Der Senat stimmt auch nicht mit der Berufung darin überein, dass nicht die Klägerin beweisbelastet sei, sondern die Beklagte einen Leistungsausschluss nach § 2 II (2) AUB 88 bzw. einen überwiegenden, unfallunabhängigen Mitwirkungsanteil nach § 8 AUB 88 zu beweisen habe. Der Nachweis der Unfallursächlichkeit im Sinne von § 1 I, III i.V.m. 7 I (2) AUB 88 liegt hier bei der Klägerin. Hinsichtlich der zweiten, dritten und vierten Arthroskopie stand die Heilmaßnahme im Übrigen nicht in Zusammenhang mit dem Unfallereignis, so dass sich bezüglich weitergehender Ansprüche ein Ausschlussrecht der Beklagten ergäbe. Selbst wenn man mit der Berufung davon ausginge, dass im Hinblick auf das Unfallereignis vom 1.6.1993 die Beweislast für eine überwiegende unfallunabhängige (Vor-)schädigung der Beklagten obläge, wäre eine Leistungskürzung im Sinne der von der Beklagten vorgenommenen Berechnung sachlich berechtigt, da die festgestellte Sudecksche Distrophie zu mehr als 25 %, nämlich zu 2/3 auf einen bis dahin klinisch stummen Meniskusvorschaden zurückzuführen wäre.

Die Berufung hat aus den dargelegten Gründen keinen Erfolg.

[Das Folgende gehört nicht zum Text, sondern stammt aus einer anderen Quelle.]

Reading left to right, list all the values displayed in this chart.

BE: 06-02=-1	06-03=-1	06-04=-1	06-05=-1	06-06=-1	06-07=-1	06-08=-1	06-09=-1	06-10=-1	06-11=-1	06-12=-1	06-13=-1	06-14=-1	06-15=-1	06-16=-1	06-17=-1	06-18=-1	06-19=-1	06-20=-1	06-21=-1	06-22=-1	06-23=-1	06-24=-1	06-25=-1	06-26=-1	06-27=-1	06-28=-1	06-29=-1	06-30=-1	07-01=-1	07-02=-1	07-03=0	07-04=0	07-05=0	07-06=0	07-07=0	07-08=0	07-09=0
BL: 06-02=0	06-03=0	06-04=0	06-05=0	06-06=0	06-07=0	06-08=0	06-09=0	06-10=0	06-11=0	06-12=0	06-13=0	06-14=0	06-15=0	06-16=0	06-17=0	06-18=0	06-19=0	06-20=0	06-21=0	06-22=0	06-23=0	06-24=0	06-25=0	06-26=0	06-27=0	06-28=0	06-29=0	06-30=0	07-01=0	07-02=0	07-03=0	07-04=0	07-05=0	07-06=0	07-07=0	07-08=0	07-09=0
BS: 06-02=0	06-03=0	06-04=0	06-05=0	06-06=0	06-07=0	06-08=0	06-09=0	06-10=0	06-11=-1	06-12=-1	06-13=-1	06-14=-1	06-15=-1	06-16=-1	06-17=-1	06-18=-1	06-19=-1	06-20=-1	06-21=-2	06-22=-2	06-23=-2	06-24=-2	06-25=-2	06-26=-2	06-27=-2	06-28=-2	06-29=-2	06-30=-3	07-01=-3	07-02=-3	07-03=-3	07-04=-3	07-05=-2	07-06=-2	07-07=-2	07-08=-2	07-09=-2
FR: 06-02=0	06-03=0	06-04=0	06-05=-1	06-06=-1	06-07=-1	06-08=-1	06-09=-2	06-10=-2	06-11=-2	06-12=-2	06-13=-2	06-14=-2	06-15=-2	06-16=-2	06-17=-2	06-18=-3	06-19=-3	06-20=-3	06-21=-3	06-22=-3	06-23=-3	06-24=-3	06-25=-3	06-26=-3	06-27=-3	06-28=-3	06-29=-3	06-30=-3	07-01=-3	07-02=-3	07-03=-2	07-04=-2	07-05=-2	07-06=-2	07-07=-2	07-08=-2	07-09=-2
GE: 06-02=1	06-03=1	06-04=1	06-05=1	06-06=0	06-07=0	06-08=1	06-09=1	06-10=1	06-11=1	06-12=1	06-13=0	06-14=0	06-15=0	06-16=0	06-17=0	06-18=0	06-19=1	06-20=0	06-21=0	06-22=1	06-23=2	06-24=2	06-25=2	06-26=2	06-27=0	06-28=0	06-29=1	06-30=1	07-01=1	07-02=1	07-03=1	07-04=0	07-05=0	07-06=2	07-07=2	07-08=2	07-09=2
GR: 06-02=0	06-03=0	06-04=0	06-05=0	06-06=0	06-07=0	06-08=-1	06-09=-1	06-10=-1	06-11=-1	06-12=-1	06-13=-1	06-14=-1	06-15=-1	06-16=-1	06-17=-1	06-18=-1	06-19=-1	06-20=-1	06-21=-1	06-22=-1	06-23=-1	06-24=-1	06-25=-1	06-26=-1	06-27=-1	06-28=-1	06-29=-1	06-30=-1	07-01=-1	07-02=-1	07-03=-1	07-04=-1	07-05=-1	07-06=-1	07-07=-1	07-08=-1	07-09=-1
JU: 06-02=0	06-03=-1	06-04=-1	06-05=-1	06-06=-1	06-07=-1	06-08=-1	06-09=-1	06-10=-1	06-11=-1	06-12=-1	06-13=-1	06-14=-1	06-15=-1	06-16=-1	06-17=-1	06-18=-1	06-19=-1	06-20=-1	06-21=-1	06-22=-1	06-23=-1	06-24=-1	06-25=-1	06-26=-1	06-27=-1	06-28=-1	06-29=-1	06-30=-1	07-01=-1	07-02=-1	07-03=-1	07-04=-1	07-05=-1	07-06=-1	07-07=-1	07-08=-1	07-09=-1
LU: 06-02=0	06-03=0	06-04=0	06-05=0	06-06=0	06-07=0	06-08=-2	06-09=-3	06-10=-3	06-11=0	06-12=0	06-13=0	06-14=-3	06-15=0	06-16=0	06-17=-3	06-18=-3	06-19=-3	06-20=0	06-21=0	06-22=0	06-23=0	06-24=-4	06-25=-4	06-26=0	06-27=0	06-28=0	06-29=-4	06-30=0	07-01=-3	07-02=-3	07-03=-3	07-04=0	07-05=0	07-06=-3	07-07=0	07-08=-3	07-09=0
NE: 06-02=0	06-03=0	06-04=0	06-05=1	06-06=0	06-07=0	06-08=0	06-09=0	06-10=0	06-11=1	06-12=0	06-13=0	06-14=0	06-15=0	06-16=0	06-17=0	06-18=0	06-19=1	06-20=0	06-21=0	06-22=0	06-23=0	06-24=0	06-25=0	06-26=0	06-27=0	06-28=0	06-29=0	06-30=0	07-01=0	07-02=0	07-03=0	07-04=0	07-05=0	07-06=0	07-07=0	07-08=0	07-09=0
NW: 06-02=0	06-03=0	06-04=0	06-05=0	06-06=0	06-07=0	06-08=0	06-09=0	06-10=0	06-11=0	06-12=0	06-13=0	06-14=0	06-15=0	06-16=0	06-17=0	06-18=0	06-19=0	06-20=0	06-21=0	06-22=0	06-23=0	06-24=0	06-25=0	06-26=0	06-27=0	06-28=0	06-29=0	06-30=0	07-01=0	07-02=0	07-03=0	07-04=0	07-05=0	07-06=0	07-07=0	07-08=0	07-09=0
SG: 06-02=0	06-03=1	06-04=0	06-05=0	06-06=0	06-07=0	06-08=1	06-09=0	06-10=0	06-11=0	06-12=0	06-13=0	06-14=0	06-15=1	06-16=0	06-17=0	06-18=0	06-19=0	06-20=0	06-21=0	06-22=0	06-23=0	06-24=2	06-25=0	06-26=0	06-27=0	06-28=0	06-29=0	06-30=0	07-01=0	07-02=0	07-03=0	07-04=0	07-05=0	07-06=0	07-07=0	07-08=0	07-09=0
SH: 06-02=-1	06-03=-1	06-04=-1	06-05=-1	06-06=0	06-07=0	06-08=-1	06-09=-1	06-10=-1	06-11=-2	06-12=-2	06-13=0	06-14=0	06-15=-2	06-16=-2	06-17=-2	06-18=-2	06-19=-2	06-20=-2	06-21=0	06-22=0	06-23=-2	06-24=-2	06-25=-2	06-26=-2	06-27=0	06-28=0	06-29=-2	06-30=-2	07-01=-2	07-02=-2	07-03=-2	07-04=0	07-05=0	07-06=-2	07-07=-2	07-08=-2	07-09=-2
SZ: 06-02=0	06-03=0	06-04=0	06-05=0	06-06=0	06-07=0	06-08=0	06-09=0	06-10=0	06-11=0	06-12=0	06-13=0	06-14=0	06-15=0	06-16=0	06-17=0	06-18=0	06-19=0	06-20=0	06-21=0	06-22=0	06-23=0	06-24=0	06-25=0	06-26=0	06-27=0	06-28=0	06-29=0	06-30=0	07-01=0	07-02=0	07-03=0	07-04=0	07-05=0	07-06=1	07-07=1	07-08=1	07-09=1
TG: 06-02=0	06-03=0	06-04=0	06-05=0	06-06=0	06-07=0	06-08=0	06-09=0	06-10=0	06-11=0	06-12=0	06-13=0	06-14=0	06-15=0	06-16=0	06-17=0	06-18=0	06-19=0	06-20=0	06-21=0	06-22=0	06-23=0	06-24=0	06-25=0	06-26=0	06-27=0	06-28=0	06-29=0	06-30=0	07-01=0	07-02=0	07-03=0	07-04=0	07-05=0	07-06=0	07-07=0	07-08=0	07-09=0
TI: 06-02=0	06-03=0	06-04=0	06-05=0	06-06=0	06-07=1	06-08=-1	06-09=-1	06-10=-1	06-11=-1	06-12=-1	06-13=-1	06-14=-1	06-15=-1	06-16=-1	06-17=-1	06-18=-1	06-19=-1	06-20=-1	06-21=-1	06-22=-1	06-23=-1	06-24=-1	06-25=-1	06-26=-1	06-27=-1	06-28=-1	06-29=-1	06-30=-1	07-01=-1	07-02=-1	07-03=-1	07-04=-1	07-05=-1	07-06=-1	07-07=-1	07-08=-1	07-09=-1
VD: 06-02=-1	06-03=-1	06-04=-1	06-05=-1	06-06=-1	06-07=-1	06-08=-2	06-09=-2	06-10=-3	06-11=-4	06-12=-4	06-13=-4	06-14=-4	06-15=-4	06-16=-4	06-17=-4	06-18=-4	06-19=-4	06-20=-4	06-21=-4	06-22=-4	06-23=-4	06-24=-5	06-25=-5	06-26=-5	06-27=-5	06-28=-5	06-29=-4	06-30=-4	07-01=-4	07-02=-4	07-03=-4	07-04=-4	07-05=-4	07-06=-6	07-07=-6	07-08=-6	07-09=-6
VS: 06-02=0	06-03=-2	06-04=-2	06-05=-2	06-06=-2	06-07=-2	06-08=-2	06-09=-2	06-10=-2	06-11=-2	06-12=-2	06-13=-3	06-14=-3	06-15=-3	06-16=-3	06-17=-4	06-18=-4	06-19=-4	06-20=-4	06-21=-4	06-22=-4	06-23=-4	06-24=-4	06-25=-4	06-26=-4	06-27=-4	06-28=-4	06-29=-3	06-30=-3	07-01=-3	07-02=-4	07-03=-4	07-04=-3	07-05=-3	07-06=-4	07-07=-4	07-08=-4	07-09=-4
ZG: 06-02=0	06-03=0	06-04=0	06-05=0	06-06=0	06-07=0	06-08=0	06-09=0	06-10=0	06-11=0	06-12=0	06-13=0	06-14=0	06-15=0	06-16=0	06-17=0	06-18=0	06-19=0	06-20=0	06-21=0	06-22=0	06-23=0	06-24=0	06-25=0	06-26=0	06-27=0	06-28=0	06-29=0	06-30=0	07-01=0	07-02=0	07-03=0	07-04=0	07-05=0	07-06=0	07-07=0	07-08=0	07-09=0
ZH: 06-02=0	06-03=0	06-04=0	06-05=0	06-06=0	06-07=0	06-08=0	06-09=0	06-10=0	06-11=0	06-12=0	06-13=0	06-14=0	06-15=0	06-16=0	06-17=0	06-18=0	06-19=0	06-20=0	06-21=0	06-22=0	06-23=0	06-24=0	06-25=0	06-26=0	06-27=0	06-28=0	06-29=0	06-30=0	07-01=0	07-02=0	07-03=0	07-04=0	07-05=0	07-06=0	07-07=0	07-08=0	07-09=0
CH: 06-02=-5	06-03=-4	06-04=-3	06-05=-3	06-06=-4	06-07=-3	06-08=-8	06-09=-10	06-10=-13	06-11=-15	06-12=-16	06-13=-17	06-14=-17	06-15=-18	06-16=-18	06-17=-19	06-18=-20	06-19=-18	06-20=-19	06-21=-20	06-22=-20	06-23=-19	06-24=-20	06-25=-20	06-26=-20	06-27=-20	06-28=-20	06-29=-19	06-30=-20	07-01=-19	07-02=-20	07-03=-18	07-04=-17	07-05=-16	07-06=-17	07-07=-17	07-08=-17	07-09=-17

Die Kostenentscheidung beruht auf § 97 Abs. 1 ZPO. Die Entscheidung über die vorläufige Vollstreckbarkeit folgt aus §§ 708 Nr. 10, 711 ZPO.

Der Streitwert für das Berufungsverfahren wird auf 42.666,-- DM (21.814,78 €) festgesetzt. Die Revision wird nicht zugelassen, da die gesetzlichen Voraussetzungen hierfür nicht vorliegen, § 543 n.F. ZPO.